Based on the total amount of precipitation Mobile receives each year (one of many metrics you can use to gauge “raininess”), the Gulf Coast city ranks pretty high — in fact, Mobile gets more than five feet worth of precipitation per year! Here, boating tends to revolve around Mobile Bay, Alabama’s only saltwater port and a natural destination for anglers on their way out to the open water. Stick to the inshore digs for the very popular (and abundant) redfish, or travel out to explore the reefs for hefty grouper, snapper, and other catches.

Freshwater fishing in the rain? According to the pros at Fish Alabama, the key to success for fishing local lakes (like beautiful Lake Martin) on rainy days is to tap into nutrient-rich runoffs, which attract baitfish and, in turn, hungry bass. You’ll also want to focus your attention on the topwater — aka, the H2O closest to the surface.

Pensacola, Florida

Believe it or not, the next rainiest city in the United States is an hour’s drive (or quick boat ride) away from Mobile. Pensacola, Florida is part of the state’s Emerald Coast — so named for its dreamy, green-blue water that will make you feel as though you’ve been transported to some kind of European riviera. Whether you fish off Pensacola Bay, or go cruising over to Santa Rosa or Okaloosa Island, you’ll be able to try your hand at catches like wahoo, sea trout, and grouper, to name just a few. You can also go farther out without having to go, well, that much farther out — that is, Pensacola is located near the Desoto Canyon, where the continental shelf dips into the deeper Gulf fairly close to the beach, according to the University of Florida. That’s great news for anglers!

Now, about that rain. You can cruise offshore during light rain, but should never be on the water during a thunderstorm. If it’s the former, you may experience the benefits of your fishing line being harder to see for fish — so you can operate relatively incognito before landing that crucial bite. And of course, it’s not hard to avoid the rain altogether. Around the Gulf (and throughout much of the Sunshine State), rain is rarely an all-day affair. Rather, storms tend to roll in after the heat and humidity of midday gives way to afternoon weather — so if you get an early start on the water, you can avoid the worst of it.

New Orleans, Louisiana

You might be noticing a pattern by this point. Yes, many of the country’s rainiest cities surround the Gulf of Mexico — and this is not a coincidence!

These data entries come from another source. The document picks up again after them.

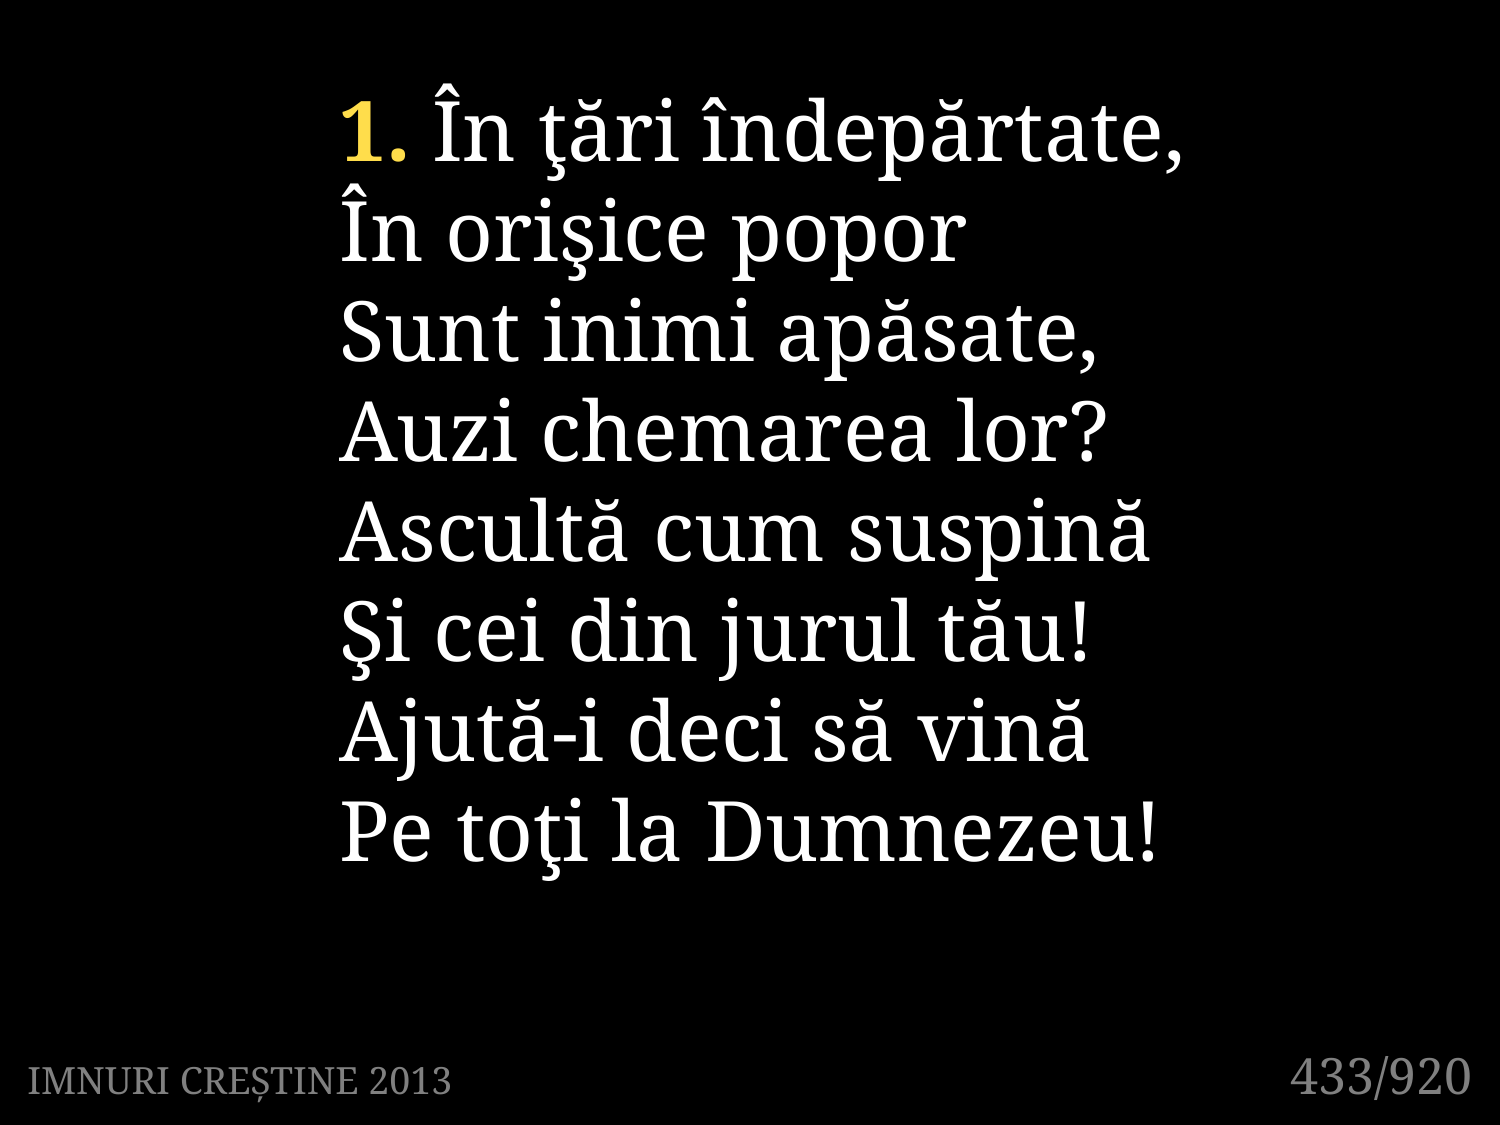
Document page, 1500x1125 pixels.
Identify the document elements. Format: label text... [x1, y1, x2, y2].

text_box 1. În ţări îndepărtate, În orişice popor Sunt inimi apăsate, Auzi chemarea lor? Ascultă cum suspină Şi cei din jurul tău! Ajută-i deci să vină Pe toţi la Dumnezeu! [324, 70, 1500, 886]
text_box IMNURI CREȘTINE 2013 [12, 1049, 637, 1110]
text_box 433/920 [637, 1037, 1488, 1113]
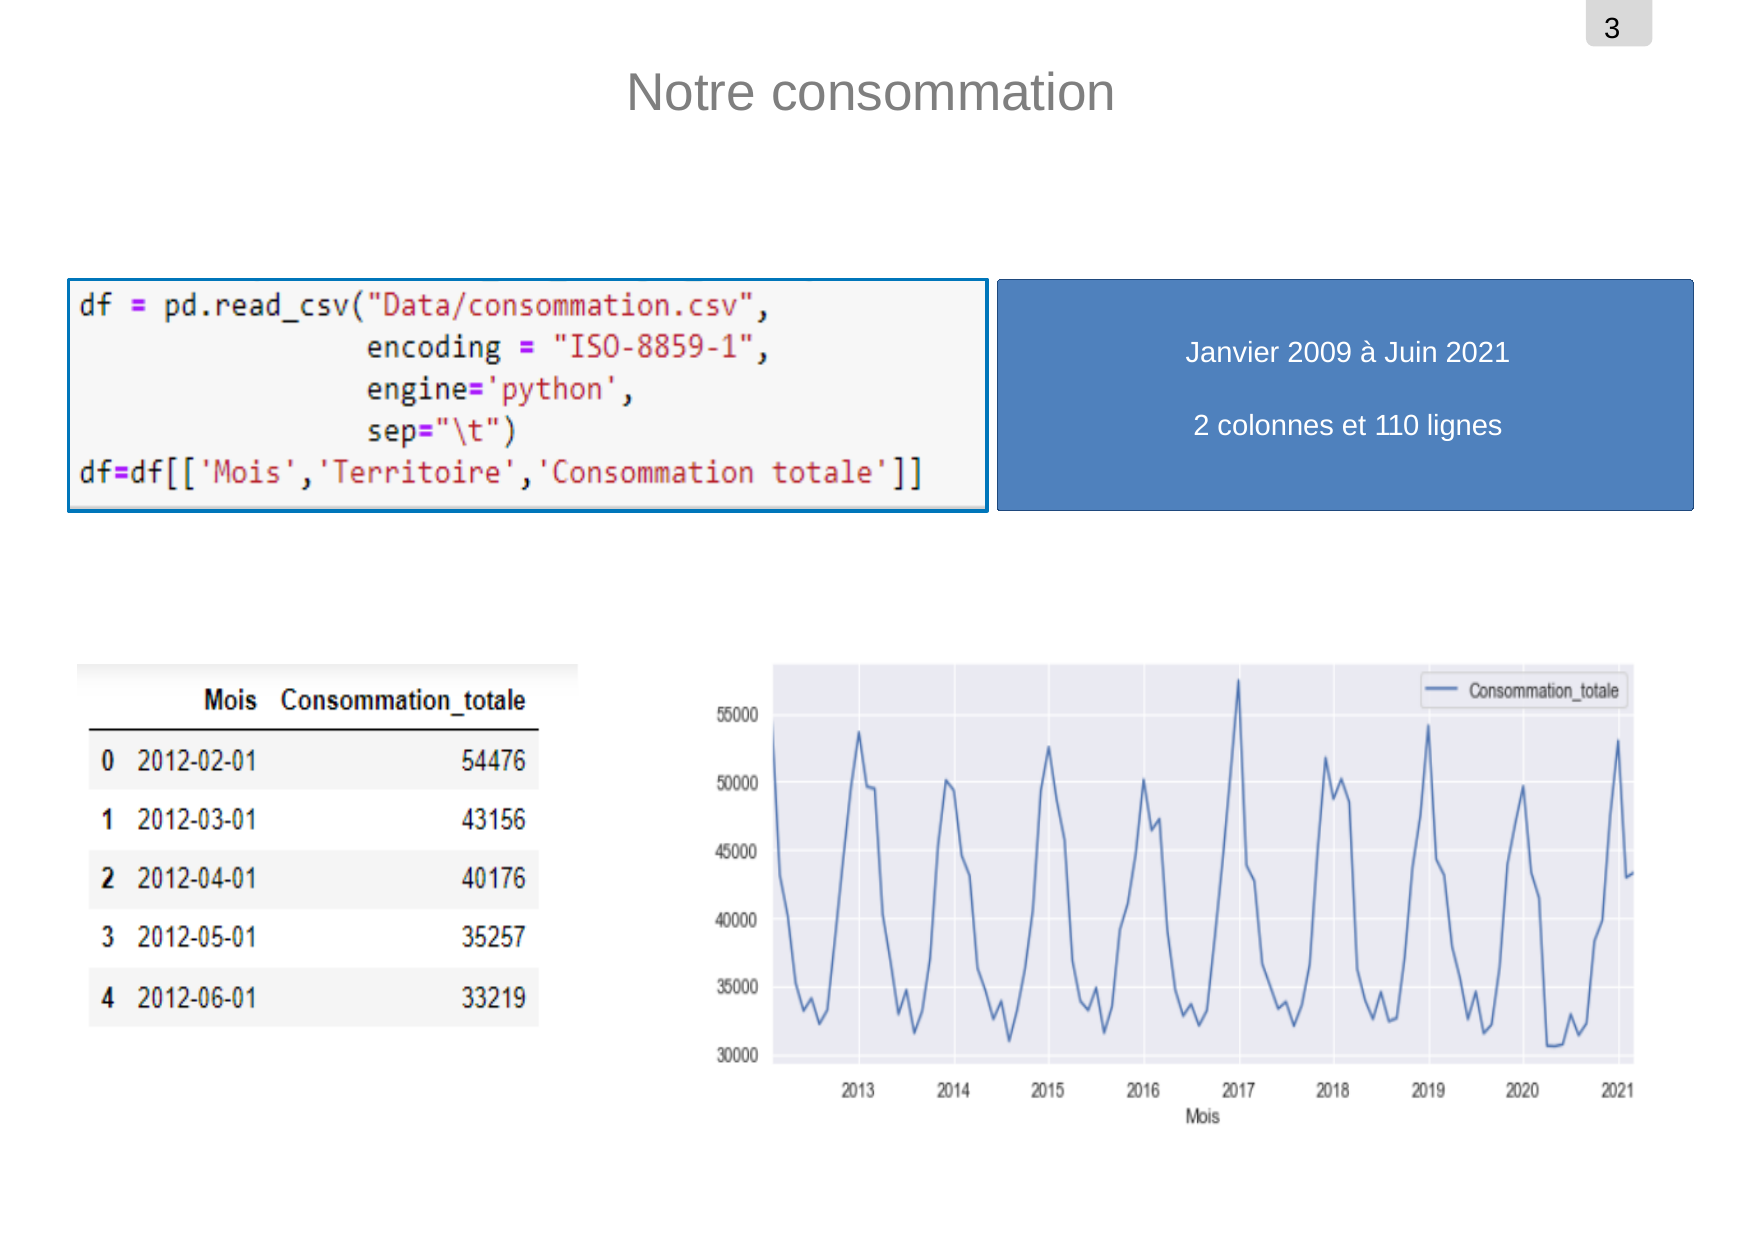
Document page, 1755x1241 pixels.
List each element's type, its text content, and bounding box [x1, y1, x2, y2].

text_box 3 [1602, 7, 1623, 45]
text_box Janvier 2009 à Juin 2021 2 colonnes et 110 lignes [1172, 331, 1523, 441]
text_box [68, 279, 988, 512]
text_box [997, 279, 1694, 511]
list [689, 644, 1691, 1202]
title Notre consommation [624, 55, 1130, 265]
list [76, 664, 651, 1070]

Though the region has some seriously beautiful beaches (and plenty of sunshine to boot), it also experiences tropical weather and everyday thunderstorms that feed off the Gulf’s humid, steamy air.

But back to New Orleans. The Big Easy’s reputation for laidback fun and good times extends into the water, too — even after Mardi Gras is over and all the King Cake has been enjoyed! You can cruise around Lake Pontchartrain (think bass, or massive, record-smashing sheepshead) or head out toward the Chandeleur Islands — the official Eastern edge of Louisiana — where redfish and speckled trout abound.

From surprise sun-showers to cozy, rainy days, these destinations are perfect for boaters who are as comfortable in a poncho and rain boots as they are board shorts and deck shoes! We hope today’s virtual tour helps you find your next fishing destination.